Focus on the User
"I've solved this problem before."
"I need to sort out the technical requirements first…"
"I've already implemented the following…"
If you ever hear someone utter phrases like these at the start of a project, chances are you are in for a world of trouble.
It's not that knowledge of a problem domain, determining technical requirements, or getting a head start on solving a challenging technical problem are so inherently bad. The cardinal sin is focusing on any of these before you have sorted out the most important thing of all: the user experience.
Now, I'd be remiss if I didn't take a moment to define what I mean by user experience (somewhere, Louie Mantia is probably pleased by this aside). I don't consider specific visual treatments, textures, colors, button-styles, text or anything else related to the visual design of the application to be the core part of the user experience. Sure, you could argue that "how it looks" contributes to what the user experiences, but I prefer a much more narrow definition: What are the core features of the app, how are they organized, how do they work, and how do they flow together to create a cohesive workflow or journey through the app itself? Put another way — the user experience is the essence of how the app works and how it solves its core problem. Thus, it can be visually styled in any number of ways after that core essence is understood. For the sake of argument, I'll assume this definition of user experience for the rest of the post.
As much as the specific visual design might be separable from the core user experience, the underlying engineering is not separable from the core experience. Yes, we live in the world of MVC and if you are doing things right you are maintaining a reasonable delineation between the underlying business logic of your app and how your app actually behaves. At the same time, anyone with real combat drops can tell you that the core user experience absolutely has an impact on how you choose to technically solve a problem and much of the code you write. Sure you may have some data structures and model controllers that remain the same, but built on top of this raw data are workflows and processing that are fundamental to how you solve your specific problem. Some of these controllers dabble in data, many others will be specifically tailored to the flow, organization, and processing of the data in your application. If you chose a different core experience to your app, you would likely write a very different app than otherwise.

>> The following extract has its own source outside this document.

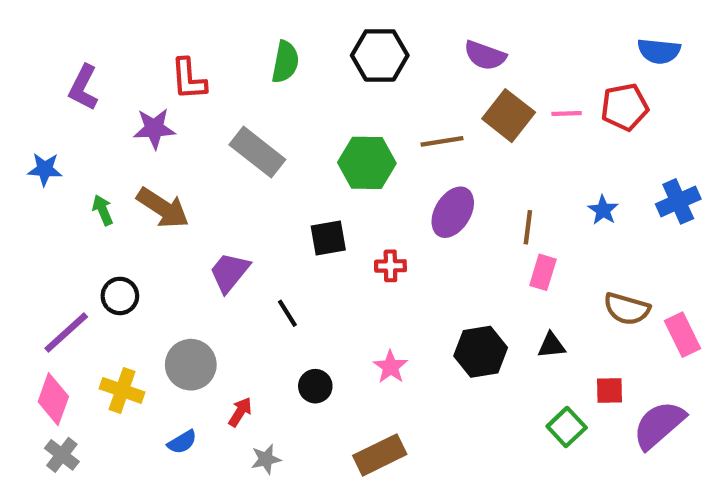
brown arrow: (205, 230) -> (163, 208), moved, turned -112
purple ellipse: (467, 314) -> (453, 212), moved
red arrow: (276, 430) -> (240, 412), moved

So far this has seemed pretty academic, so why is it that the quotes above are such a problem? They all belie a common problem in our industry — putting the cart before the horse. As I talked about in my last post, the art of building a great product is solving a need in a delightful, thoughtful, and simple way. The last two elements of this, thoughtful and simple, require lots of energy, discussion, iterating, throwing away, starting again, and reshaping how you approach a problem. If you rush ahead and start planning how you will technically solve a problem, or laying the ground work for user flows and functional architecture, you are already shackling yourself to a specific world view and a specific solution set. The best applications and products rise above the rest because they spend their blood, sweat, and tears figuring out how to break the constraints of their peerage of existing solutions.
If you want to build fresh, thoughtful, or revolutionary products you need to not put constraints on yourself from the start. You need the latitude to (*jargon alert*) think outside the box and see the problem space with a fresh perspective. What are your users really trying to accomplish? What is the real essence of their problem? How have others approached solving this and how does their approach work or not work? Think about your user's real goal in using your software. Why should their end goal be limited by any particular technical constraint or mode of operation? Why should they have to create a login? Why should they have to organize the content themselves? Why can't you automatically do a task for them? Why?
Focus on the user. Focus on their life, their problems, and how you are helping them. Put down that database, put down that web server, put down that Core Data model and think. No, this step doesn't involve code. Yes, for many of you this will feel foreign and scary, but focusing on the user is liberating. It frees you from your technical shackles and puts the world in real perspective. Your focus becomes the things that matter, the things that change people's lives. Technology is a hindrance when it doesn't get out of the way. Technology is a hindrance when it becomes the point, as opposed to the human experiences we are trying to improve.
Focus on the user from the start. Focus on the user before you ever write a line of code. Let this principle guide you along the way and never forget that focus.